> **Document text**
'''

Roth says now that he always knew he’d come back to Judaism, he just had to do so on his own terms, which in his eyes meant “separating the laws from the bulls—-.”

Like all frum men, Roth prays three times daily, which takes him up to an hour (“I’m fast,” he says). “That means you still have 23 more hours to write and dance and flirt and eat food.”

Despite being Orthodox, Roth is extremely critical of the Jewish establishment, saying that it’s what turned him off to religion in the first place.

“I saw Judaism as this flat board I either fit on or not,” he says. “It was like you were asked, ‘Do you want to be on the inside or outside?’ and on the outside were all these amazing writers and movies and bands and the world I wanted to be a part of, and on the inside was my synagogue and stupid songs and newspapers that no one wants to read.”

Roth loves his Judaism. He is fully observant according to halachah (Jewish law), except that he is not strictly shomer negiah, meaning he’s been known to hug members of the opposite sex.

The Judaism Roth embraces includes a wide diversity of voices.

Now back to the sex, since he still hasn’t finished talking about it.

In the poetry section on his Web site, he warns: “Some of these poems may be inappropriate for children and halachic prudes. In fact, you might just want to wait for the TV show to come out.”

'''

> **Records to process**
'''

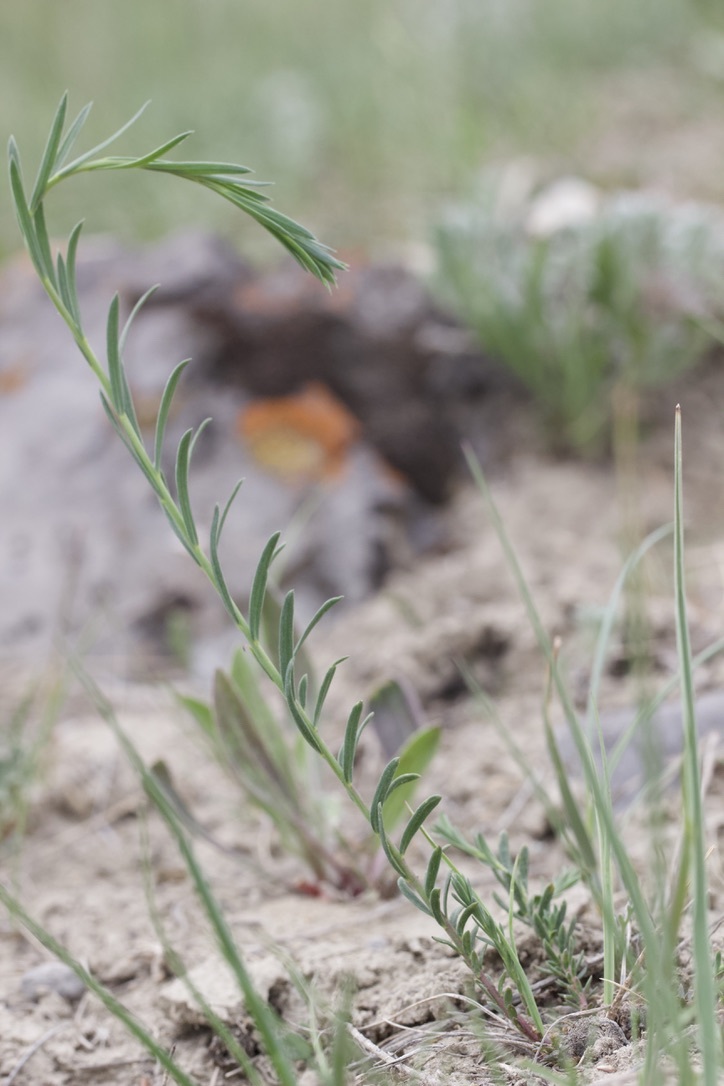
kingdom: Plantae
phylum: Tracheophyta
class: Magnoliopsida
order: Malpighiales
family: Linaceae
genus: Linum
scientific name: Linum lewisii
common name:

'''
'''

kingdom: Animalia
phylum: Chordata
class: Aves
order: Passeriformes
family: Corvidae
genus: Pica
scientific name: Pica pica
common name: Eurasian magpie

'''
'''

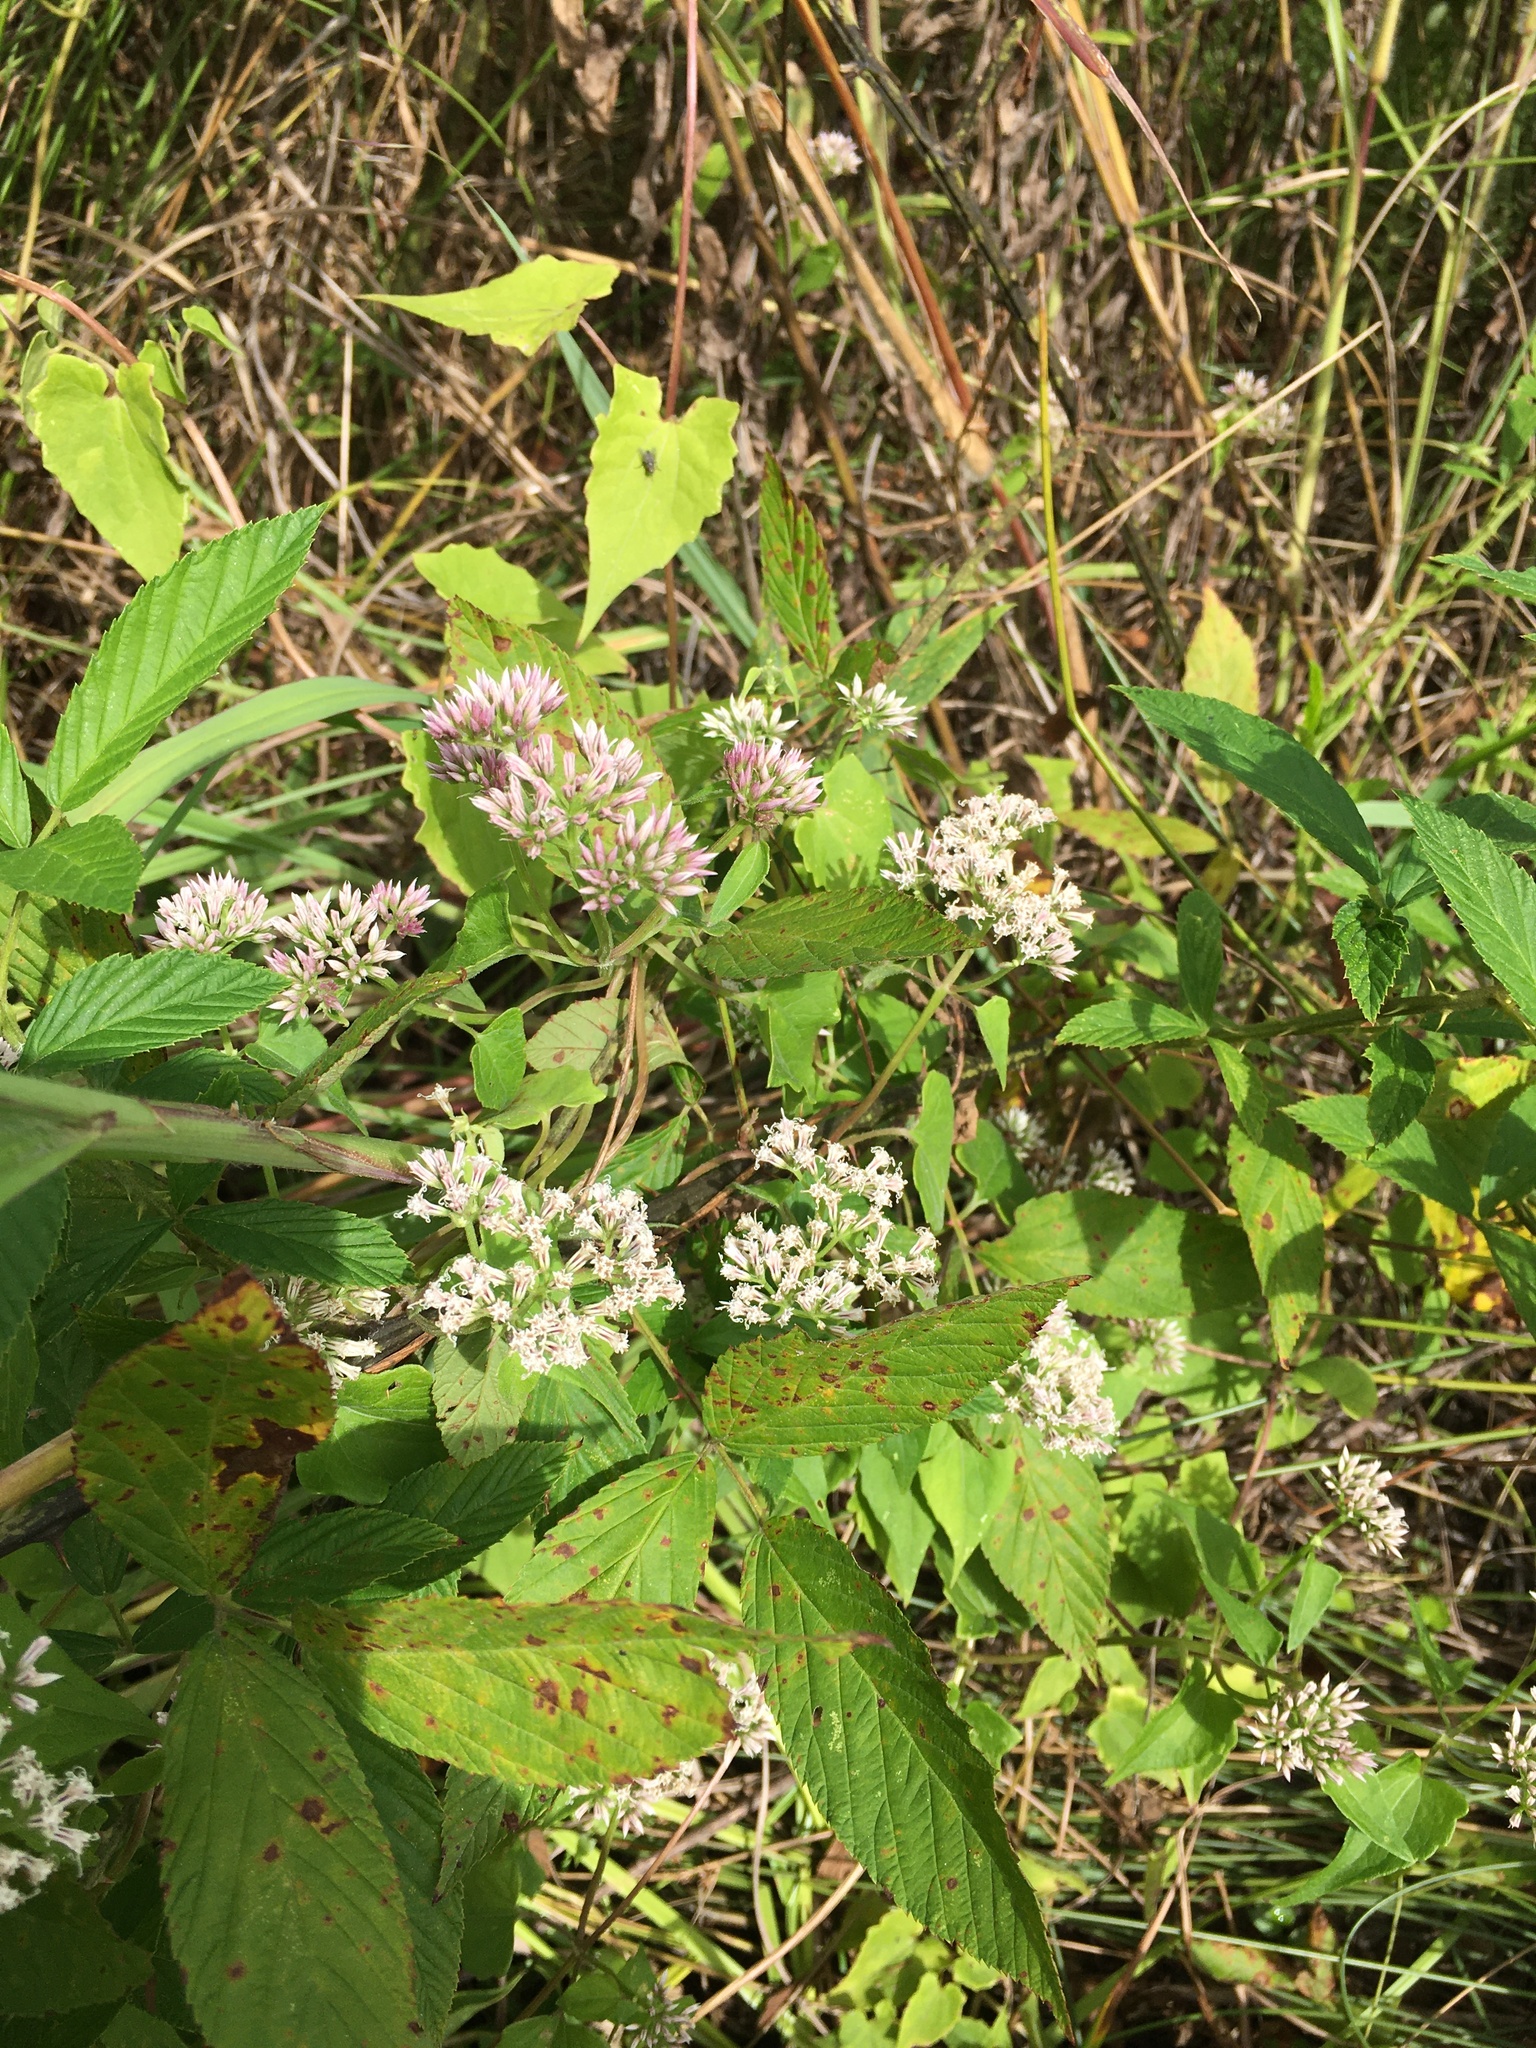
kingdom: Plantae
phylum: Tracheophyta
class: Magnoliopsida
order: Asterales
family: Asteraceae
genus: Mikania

'''

> **Tasks for this exercise**
- A) Reproduce the lines of the records from the one containing "phylum: Chordata" through the one containing "scientific name: Pica pica", including both of those lines.
- B) Continue the piece about Roth and his Judaism from the point where it stops.
The text about Roth and the records were taken from unrelated sources.

> **Expected answers**
- A)
phylum: Chordata
class: Aves
order: Passeriformes
family: Corvidae
genus: Pica
scientific name: Pica pica

- B)
Roth draws an interesting analogy when talking about his religiosity and the fact that he talks about sex so much, or rather as he puts it, “I think I’m only a little bit risque.”

“Shakespeare wrote all of these incredible things in iambic pentameter,” he says. “If I can do what I do, be religious and still make art that I think is beautiful, and that hopefully someone else thinks is beautiful, it’s the same thing.”

Potash of Noe Valley’s Chabad insists that the man in front of the microphone is a different one from the one who joins him and his wife, Leah, for Shabbos dinner.

“There are two parts to him: the traditional, Orthodox lifestyle and his drive and desire to make it out there in the secular world. He’s looking for some harmonious path where both can be fully utilized. When he comes to my house, he fits in perfectly; he’s a good merger in terms of bridging people’s backgrounds.”

His grandmother, Ida, thinks he could curse a bit less. But she shows her approval by showing up whenever he performs near her Philadelphia home, sitting in the front row and cackling the whole time.

Actually, Ida says she had no idea what to expect the first time she heard her grandson perform. “But I thought he did pretty good. He is so active during the whole thing.”

About his act, she says: “I have told him to clean it up a little. Being a grandmom, you want everything perfect, but of course I’m not living in the netherworld. I know what goes on.

“You have to be a little open-minded. Things aren’t like when I was young. But this is what makes him happy, and this is what people have come to expect.

“I’m always proud of him, I’m proud of all my children, thank God. They’re all good kids and that’s what you hope for in your family. He’s a doll,” she says.

Roth isn’t limiting himself to just the spoken word, however. In addition to a few self-published booklets of his poetry, he recently finished writing a novel, which he’s now editing.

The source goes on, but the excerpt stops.